Modesty, in fact, is an important virtue for this day and age when not only equality, but also equity are such important topics of conversation. Modesty allows for the equality of friendship because the one with more power to impress, with greater power to remove those conditions, goes beyond what is asked and serves the other by releasing, intentionally setting aside, or acting in such a way as to explicitly overcome the disparity. Another way to put it would be to say that in concerning ourselves with the practice of modesty, we ought to look to Christ as our model, Who, after washing the disciples feet, said to them, “I have given you a model to follow, so that as I have done for you, you should also do.”
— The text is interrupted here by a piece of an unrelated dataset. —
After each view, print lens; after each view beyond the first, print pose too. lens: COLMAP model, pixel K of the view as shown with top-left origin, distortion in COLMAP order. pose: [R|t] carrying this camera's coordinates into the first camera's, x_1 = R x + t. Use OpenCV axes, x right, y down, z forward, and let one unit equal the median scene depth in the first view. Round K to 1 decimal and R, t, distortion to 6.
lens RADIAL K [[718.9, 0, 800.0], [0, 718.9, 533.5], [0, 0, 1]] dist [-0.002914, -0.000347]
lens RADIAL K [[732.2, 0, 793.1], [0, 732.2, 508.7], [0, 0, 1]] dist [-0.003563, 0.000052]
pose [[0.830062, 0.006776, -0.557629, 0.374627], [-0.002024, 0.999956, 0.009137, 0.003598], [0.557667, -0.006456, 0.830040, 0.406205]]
So practice modesty—not by reaching for the smelling salts, but by setting aside, when the situation calls for it, the things in your life that prevent others from authentic, interpersonal communion, whether that be your fast car, your ability to quote German philosophers in conversation, your athletic prowess, or your speedo.*** 

 


 

*i.e. St. Thomas writes that humility (ST.II-II.161.1 ad 5) “Regards chiefly the subjection of man to God, for Whose sake he humbles himself by subjecting himself to others.”
** You can google that one on your own. Truly.